(DOCUMENT TEXT)

BBK: When was the last time you spoke to William Shatner about returning as Kirk? In the past, you have indicated that he is very much willing and able to return, and the ball is in Paramount's court. Is that still the case? Have you ever spoken to him about the Bring Back Kirk campaign, and if so, what does he think about it?


Altman: We haven't spoken to Bill about BBK per se, but he has said on several occasions that he'd like to bring the character back and I think he's certainly been disappointed that Paramount has not embraced the idea of doing adaptations of his very popular Trek novels. It's a character he's very fond of and one he'd like to bring back to the big screen. There's also the possibility of a UPN miniseries, but, in a way, the passing of De Kelley has really taken some of the bloom off the rose of a Classic Trek reunion.


BBK: What do you think of William Shatner's books, which allows him to keep the character alive?


Altman: I think they're wonderful, although I think that it'd be best to create an original story for any new movie which might feature the return of Captain Kirk. The books are already out there to be enjoyed. Let's see some new adventure if we're going to bring Kirk back to the big screen.


BBK: One of the biggest strengths of Shatner's books is that they appeal to fans of all four series'. In addition to reuniting Kirk, Spock, McCoy and Scotty, in great 24th century adventures, these books feature the best of the 24th century, especially Picard and the TNG crew on the Enterprise E. Popular characters from DS9 like Garak and Bashir appear, and Shatner has even managed to work characters from Voyager. Nothing in Star Trek on the air reaches out to so many fans like William Shatner's books. And because Shatner's books are so fan friendly, they represent some of the most successful Star Trek books of all time. THE RETURN, which is the type of story our campaign is looking for, is THE best-selling Trek fiction of all time. Do you think that Paramount should follow Shatner's lead and do a massive crossover movie? Many believe that Generations only failed because of the way they mistreated Kirk, and that a good crossover will bring Paramount some much needed revenue. If you were writing the next Trek feature, featuring members from all four series', which characters would you choose, and why?

(End DOCUMENT TEXT)
(EXERCISE INPUT)

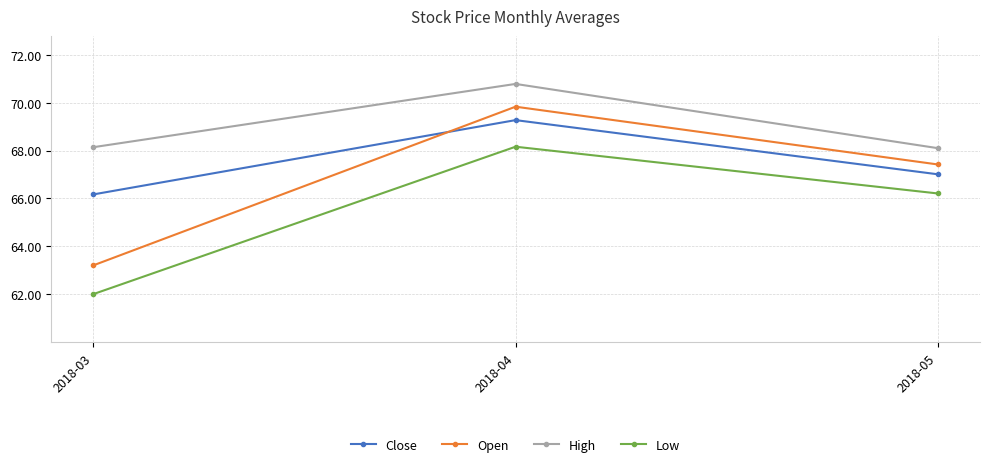

What is the sum of the Open values at 2018-03 and 2018-05?

130.6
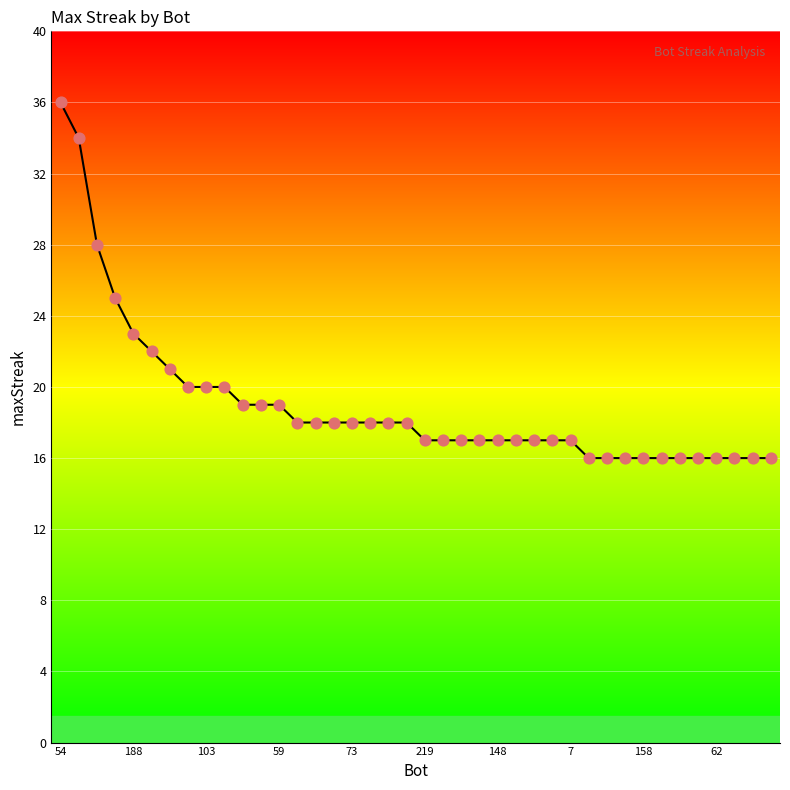

What is the greatest value displayed?

36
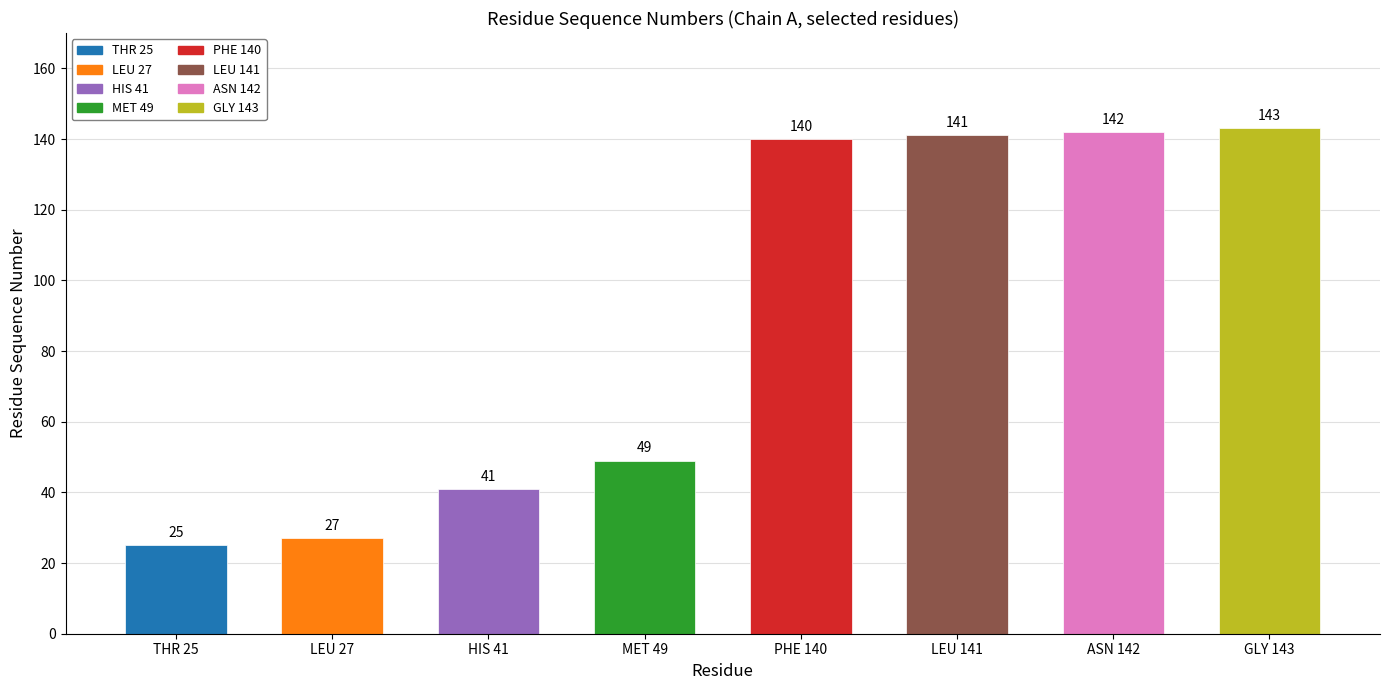

What is the label of the 5th bar from the left?

PHE_140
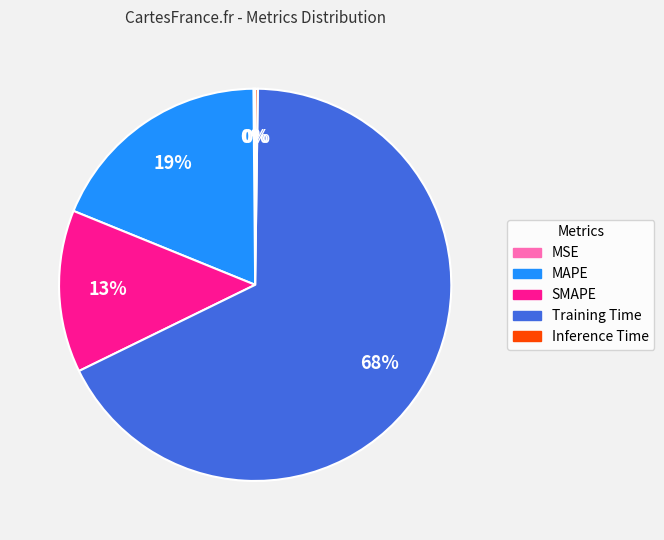

What percentage is the SMAPE slice, to the nearest percent?

13%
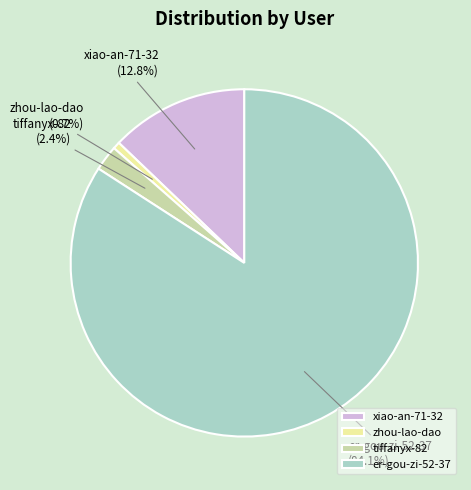

To the nearest percent, what is the average slice percentage?

25%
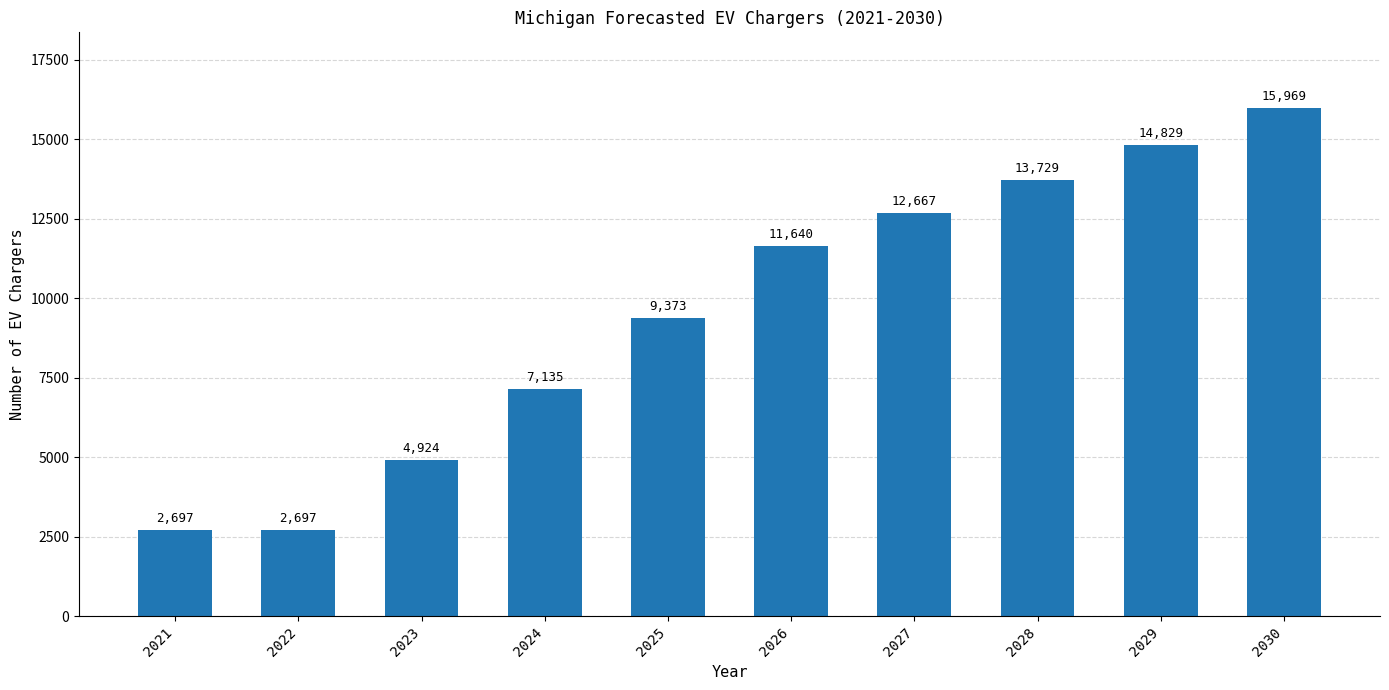

What is the value of the 10th bar from the left?

15969.1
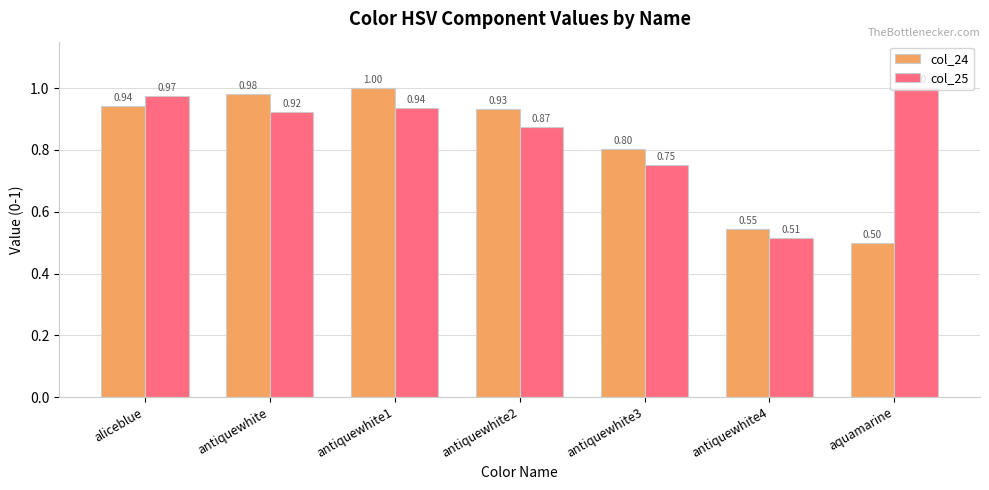

Count the number of data series in this chart.

2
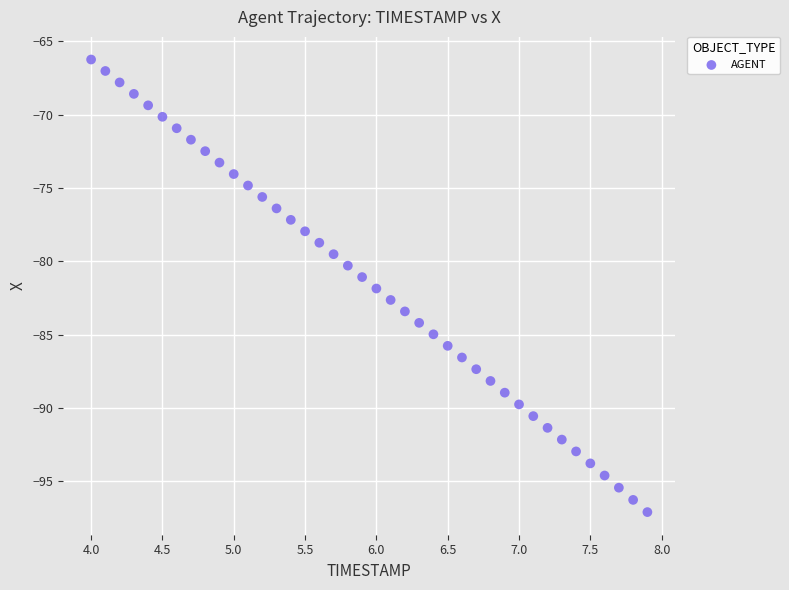

What is the range of X values (max minus min)?

3.9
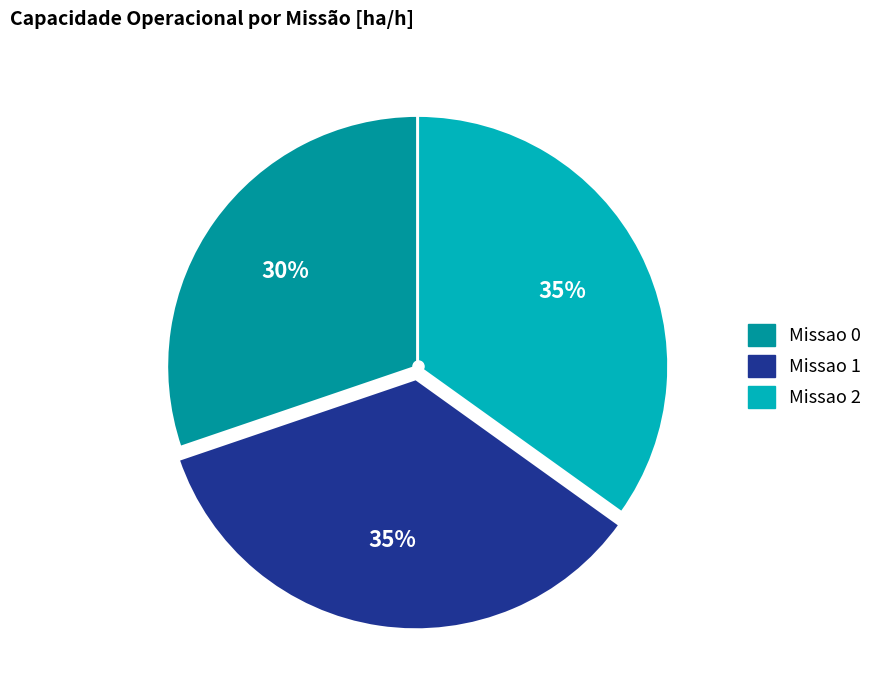

Is there a majority slice in this chart?

No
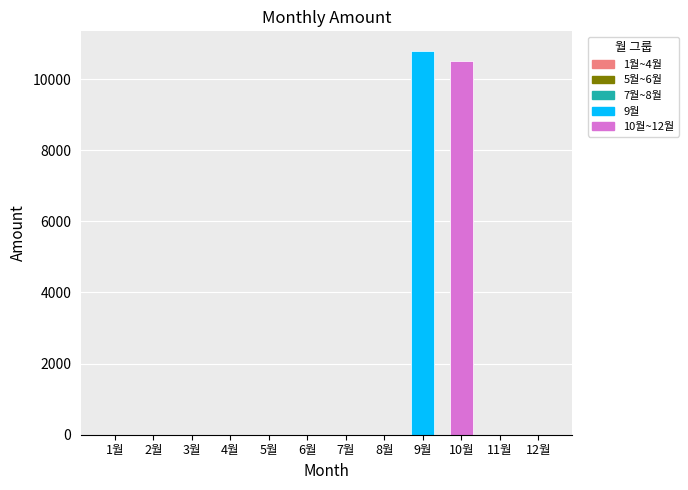

List the labels in order of value, largest first.

9월, 10월, 1월, 2월, 3월, 4월, 5월, 6월, 7월, 8월, 11월, 12월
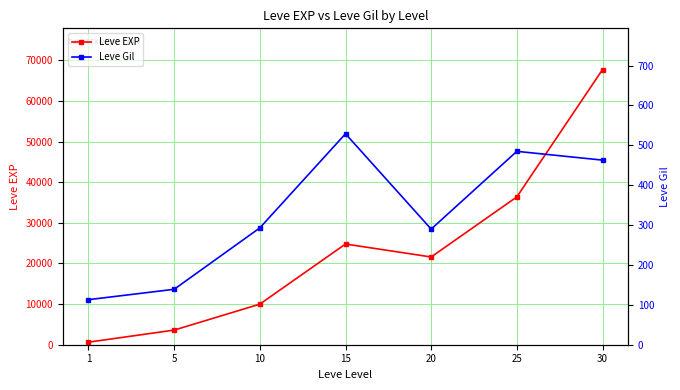

How many interior local valleys does the Leve EXP series have?

1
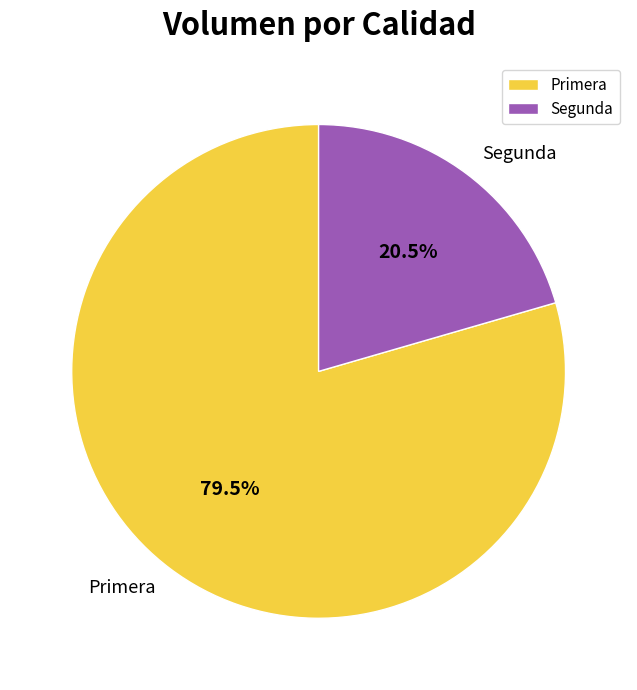

What is the largest slice in the pie chart?

Primera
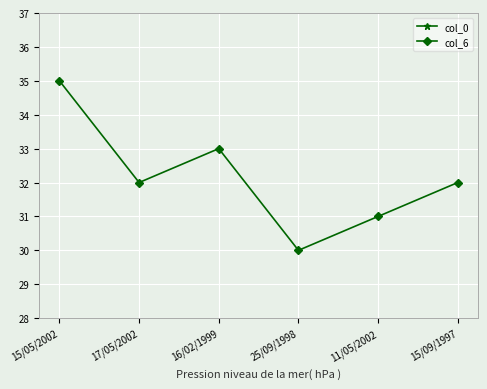

Which series has the largest range (max minus min)?

col_0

(End EXERCISE INPUT)

§ ASSIGNED TASK A:
Locate every line in the records that contains the string "largest" and copy each of those lines. Match case exactly.
§ ASSIGNED TASK B:
Carry on the interview about bringing back Captain Kirk from the point where it stops.

§ EXPECTED OUTPUT A:
List the labels in order of value, largest first.
What is the largest slice in the pie chart?
Which series has the largest range (max minus min)?

§ EXPECTED OUTPUT B:
Altman: Like anyone, I'd love to see a true Trek crossover which involves elements from all the important series. On the other hand, from a realistic point of view, I don't think the economics add up given what the lead cast members get paid. It's just cost prohibitive to involve Shatner, Nimoy, Stewart, Spiner, et al, not to mention it's tough to accommodate all the "star needs" in a narrative that's only two hours. I think as cool as it would be to see two Enterprise's and our all the crews in one movie, it's just not realistic given the limits of an $80 million or so budget. Once you pay the casts, there's about a a dollar ninety left over to make the movie. Also, I think there's a fear from the studio that these films have to appeal to as broad an audience as possible so once you involve some of the supporting characters, a.k.a. Garak, you create difficulties. Frankly, I think the most likely scenario is that they'll try and do a new crew and new cast set in the Star Trek universe with the possibilities of a few familiar faces returning. Maybe hedge they're bets by putting a "name" actor as the captain and trying to broaden the appeal of the franchise. We'll see. Star Trek is really at a crossroads now and it can go one of two ways. It can be resurrected or it can wither away. Obviously, I hope for the former. And, to be honest, I've heard about some plans for the future of the franchise which are very exciting...and unexpected, but that's all I can say. But they've been in the area of things that I've been talking about for a long, long time.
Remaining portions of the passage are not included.